The car was totally dark. Colin was in the second row, and the older two were in the back row. There was a blue glow from the corner of the car where Matthew was sitting, head down, staring at his Nintendo DS game console. He doesn't play a lot of video games, but for some reason he got hooked on 'Super Mario' today, and he played for about five hours, off and on, whenever he got a chance.
As soon as I called Josh "the best helper," my eyes darted to the rear-view mirror, and I saw Matthew's head flick up quickly, then back down. He went back to playing and I went back to driving.
We arrived back home, unloaded the leftover food, the coats, the shoes, the bags, the boys and ourselves, and almost everyone went upstairs to get ready for bed. Matthew stayed downstairs playing Nintendo by himself. I was getting out pajamas and closing curtains when I felt an urge to find my 5-year-old. But as I turned around, he walked into the room and flopped down on his bed. We were alone in the room.
I lay down beside him and said, "Tell me about the game. Are you getting far?"
"It was so weird," Matthew said. "I beat the king and got to the next level, but then it put me back at the lower level."
I told him I'd check it out the next day to see if we could figure out what was happening, then I wrapped my arm around him and said, "You know I love you, right?" I felt his head nod underneath my arm, then he said, "It hurt my feelings when you said Josh was your best helper."
Knife to the heart, twist, remove, stab again.
"I'm sorry I hurt your feelings," I said. "I didn't mean to. It's just that Josh was a great helper yesterday, and well, you went and made mud castles ... But that's okay. That's what a boy is supposed to do. And that's what you love doing. Making mud castles is more fun than carrying firewood, so I understand. I love you, and you've always been a great helper. I'm sorry I hurt your feelings."
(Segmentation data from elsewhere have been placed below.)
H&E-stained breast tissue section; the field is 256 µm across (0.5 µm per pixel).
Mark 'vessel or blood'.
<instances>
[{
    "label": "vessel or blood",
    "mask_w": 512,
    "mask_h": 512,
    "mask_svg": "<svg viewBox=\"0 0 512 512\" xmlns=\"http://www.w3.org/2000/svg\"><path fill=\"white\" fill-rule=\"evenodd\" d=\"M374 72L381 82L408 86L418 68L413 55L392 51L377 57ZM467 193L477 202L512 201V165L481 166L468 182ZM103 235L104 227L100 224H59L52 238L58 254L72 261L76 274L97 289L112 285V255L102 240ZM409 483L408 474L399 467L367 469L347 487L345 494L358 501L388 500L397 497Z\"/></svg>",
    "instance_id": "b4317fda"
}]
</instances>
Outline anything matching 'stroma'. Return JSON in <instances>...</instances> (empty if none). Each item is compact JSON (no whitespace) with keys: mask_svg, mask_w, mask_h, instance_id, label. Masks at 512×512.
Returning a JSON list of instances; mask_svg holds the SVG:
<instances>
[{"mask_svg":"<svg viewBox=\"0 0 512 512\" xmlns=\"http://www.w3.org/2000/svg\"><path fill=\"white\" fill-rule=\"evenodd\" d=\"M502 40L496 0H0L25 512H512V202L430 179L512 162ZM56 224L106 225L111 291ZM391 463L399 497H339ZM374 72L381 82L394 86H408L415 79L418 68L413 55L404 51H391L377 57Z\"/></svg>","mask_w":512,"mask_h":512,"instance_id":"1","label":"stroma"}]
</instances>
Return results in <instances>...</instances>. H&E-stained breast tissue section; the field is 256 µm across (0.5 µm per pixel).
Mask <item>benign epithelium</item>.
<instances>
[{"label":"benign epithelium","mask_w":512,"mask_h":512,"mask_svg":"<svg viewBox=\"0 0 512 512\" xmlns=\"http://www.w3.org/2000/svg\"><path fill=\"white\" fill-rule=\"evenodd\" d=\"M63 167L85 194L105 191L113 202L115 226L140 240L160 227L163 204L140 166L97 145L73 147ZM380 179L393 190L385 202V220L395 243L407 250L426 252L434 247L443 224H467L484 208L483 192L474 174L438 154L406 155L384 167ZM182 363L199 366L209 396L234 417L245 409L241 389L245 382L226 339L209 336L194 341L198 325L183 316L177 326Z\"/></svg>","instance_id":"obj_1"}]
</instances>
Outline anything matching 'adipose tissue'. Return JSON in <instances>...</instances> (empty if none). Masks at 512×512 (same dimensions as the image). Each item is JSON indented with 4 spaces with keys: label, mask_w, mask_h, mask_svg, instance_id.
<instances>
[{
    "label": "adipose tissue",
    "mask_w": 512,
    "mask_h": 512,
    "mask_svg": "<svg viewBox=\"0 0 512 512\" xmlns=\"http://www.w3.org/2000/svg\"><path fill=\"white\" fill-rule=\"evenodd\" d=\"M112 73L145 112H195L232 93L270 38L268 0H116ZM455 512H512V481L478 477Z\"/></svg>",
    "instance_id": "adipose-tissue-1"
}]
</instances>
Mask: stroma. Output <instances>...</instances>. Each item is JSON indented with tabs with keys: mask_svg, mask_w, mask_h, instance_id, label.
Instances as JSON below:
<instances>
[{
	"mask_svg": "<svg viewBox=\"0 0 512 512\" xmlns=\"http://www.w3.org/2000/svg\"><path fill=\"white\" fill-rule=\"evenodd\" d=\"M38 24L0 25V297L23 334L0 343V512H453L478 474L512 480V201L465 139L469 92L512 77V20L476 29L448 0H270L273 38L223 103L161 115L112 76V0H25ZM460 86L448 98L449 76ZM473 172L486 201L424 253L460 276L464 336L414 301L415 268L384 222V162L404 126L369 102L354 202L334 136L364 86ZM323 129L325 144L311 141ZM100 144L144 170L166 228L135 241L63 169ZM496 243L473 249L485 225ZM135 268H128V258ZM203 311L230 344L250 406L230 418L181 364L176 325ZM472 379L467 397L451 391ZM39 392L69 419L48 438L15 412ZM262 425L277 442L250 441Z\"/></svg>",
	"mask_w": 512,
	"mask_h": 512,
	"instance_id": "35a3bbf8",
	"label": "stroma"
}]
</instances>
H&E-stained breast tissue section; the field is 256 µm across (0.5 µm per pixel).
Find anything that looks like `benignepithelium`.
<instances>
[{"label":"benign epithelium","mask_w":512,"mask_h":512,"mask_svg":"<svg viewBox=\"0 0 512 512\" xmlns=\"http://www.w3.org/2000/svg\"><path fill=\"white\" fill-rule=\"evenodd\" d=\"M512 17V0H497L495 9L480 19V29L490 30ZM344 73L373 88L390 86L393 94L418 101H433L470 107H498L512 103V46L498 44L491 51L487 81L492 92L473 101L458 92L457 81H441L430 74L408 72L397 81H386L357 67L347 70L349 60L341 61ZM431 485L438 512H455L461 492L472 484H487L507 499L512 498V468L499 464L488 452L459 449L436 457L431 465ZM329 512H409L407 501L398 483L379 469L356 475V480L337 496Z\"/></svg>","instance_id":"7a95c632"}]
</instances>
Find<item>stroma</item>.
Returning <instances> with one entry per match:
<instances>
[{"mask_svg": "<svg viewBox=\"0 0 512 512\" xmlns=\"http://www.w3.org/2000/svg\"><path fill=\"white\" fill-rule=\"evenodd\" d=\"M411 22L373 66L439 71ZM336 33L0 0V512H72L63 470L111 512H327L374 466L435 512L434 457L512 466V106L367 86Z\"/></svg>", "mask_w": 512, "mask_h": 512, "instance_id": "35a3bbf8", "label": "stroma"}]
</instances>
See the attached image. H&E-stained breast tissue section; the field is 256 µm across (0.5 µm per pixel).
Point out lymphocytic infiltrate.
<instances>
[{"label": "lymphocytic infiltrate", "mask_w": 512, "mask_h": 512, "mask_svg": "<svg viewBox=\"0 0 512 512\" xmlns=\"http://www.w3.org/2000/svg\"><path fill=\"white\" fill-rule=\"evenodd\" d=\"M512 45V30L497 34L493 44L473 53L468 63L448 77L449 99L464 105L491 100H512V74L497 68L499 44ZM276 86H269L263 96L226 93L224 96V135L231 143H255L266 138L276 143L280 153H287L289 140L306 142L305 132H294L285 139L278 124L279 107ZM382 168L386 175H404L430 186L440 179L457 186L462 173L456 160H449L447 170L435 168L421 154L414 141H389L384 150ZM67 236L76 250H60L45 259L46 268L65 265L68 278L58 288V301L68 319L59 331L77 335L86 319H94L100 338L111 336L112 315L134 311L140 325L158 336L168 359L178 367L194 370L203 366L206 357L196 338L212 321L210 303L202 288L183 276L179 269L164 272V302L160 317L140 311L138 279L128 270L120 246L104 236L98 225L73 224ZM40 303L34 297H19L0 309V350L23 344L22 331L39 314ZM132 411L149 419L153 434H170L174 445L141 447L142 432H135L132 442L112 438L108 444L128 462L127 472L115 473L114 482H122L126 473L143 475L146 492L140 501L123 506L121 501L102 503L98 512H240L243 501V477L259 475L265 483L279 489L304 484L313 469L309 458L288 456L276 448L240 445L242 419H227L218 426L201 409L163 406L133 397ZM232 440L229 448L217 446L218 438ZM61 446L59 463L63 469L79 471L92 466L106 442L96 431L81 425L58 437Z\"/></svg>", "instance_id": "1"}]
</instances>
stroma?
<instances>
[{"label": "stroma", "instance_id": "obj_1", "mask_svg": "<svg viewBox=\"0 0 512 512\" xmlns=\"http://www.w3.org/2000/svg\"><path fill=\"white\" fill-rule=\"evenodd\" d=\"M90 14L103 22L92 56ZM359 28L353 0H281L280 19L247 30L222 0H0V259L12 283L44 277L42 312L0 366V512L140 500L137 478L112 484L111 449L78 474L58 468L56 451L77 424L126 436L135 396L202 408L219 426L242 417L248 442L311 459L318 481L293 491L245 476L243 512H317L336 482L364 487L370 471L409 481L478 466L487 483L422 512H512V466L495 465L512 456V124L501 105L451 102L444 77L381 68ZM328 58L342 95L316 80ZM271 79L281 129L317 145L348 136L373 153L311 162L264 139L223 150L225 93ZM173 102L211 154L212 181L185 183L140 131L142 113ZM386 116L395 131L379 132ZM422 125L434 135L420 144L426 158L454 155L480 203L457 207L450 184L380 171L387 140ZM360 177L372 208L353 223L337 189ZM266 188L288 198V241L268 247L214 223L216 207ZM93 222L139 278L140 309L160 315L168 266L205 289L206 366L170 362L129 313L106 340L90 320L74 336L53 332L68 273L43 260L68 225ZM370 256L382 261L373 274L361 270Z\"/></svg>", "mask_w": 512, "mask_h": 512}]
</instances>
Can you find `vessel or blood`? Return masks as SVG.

We lay on the bed and talked some more, and I talked a smile back onto his face. He went to bed happy.
Thinking back on it, I realize how much Matthew means to this family. Because of his personality, Josh commands a lot of attention. Because of his needs, Colin commands a lot of attention. Matthew is so damn easy, he gets a lot less attention, and we sometimes take that for granted. Just by being himself, Matthew's a great helper. I should tell him that more often.